##### RECORDS FOR THE TASK #####
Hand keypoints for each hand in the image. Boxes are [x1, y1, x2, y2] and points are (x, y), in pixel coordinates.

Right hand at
#####
##### RECORDS FOR THE TASK #####
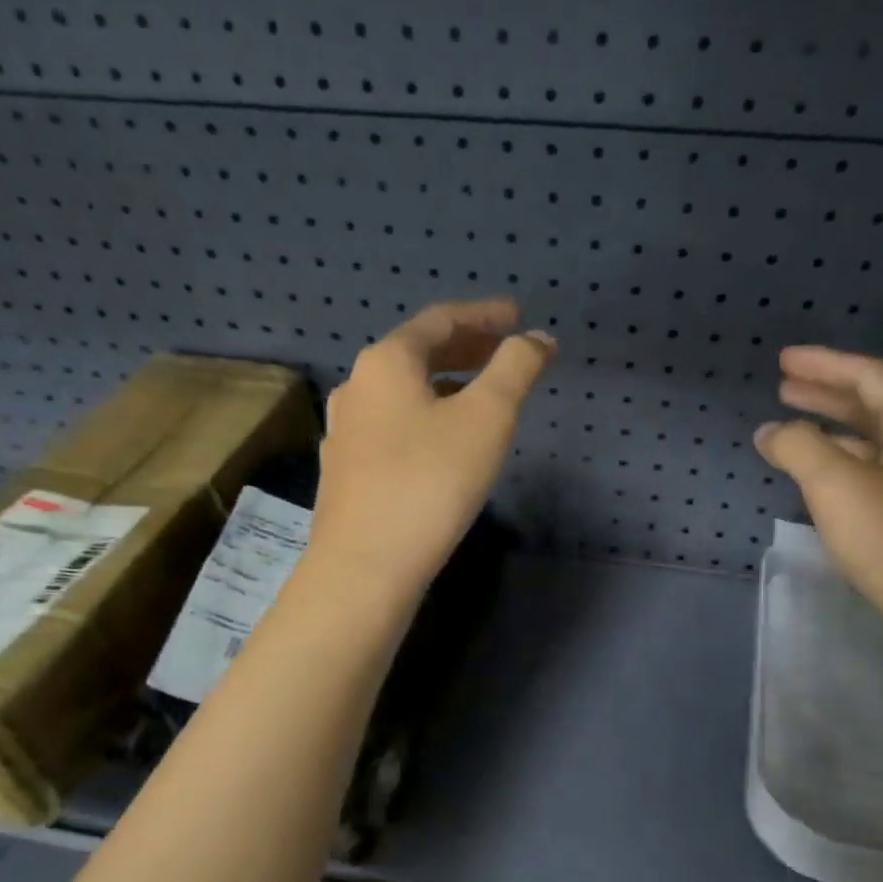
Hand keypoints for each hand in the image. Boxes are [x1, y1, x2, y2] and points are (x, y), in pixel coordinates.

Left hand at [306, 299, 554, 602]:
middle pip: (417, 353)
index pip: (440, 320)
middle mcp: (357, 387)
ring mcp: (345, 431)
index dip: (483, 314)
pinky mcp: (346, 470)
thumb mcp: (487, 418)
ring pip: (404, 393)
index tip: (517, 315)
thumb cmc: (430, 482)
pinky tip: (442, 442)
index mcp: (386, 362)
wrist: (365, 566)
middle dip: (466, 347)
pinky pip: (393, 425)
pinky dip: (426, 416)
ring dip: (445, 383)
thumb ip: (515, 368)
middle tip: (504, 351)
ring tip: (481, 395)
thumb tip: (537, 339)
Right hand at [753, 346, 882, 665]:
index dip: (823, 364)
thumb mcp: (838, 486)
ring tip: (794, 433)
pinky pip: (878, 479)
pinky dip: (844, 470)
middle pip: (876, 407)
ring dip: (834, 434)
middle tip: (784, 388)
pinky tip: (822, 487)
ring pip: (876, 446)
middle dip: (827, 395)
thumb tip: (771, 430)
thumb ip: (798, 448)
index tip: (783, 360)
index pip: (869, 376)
#####
YOUR TASK: Set down again, word for word, the stretch of records from the line with "thumb cmc: (430, 482)" to the line with "index pip: (869, 376)", both of those lines included.

ANSWER SECTION:
thumb cmc: (430, 482)
pinky tip: (442, 442)
index mcp: (386, 362)
wrist: (365, 566)
middle dip: (466, 347)
pinky pip: (393, 425)
pinky dip: (426, 416)
ring dip: (445, 383)
thumb ip: (515, 368)
middle tip: (504, 351)
ring tip: (481, 395)
thumb tip: (537, 339)
Right hand at [753, 346, 882, 665]:
index dip: (823, 364)
thumb mcp: (838, 486)
ring tip: (794, 433)
pinky pip: (878, 479)
pinky dip: (844, 470)
middle pip: (876, 407)
ring dip: (834, 434)
middle tip: (784, 388)
pinky tip: (822, 487)
ring pip: (876, 446)
middle dip: (827, 395)
thumb tip: (771, 430)
thumb ip: (798, 448)
index tip: (783, 360)
index pip: (869, 376)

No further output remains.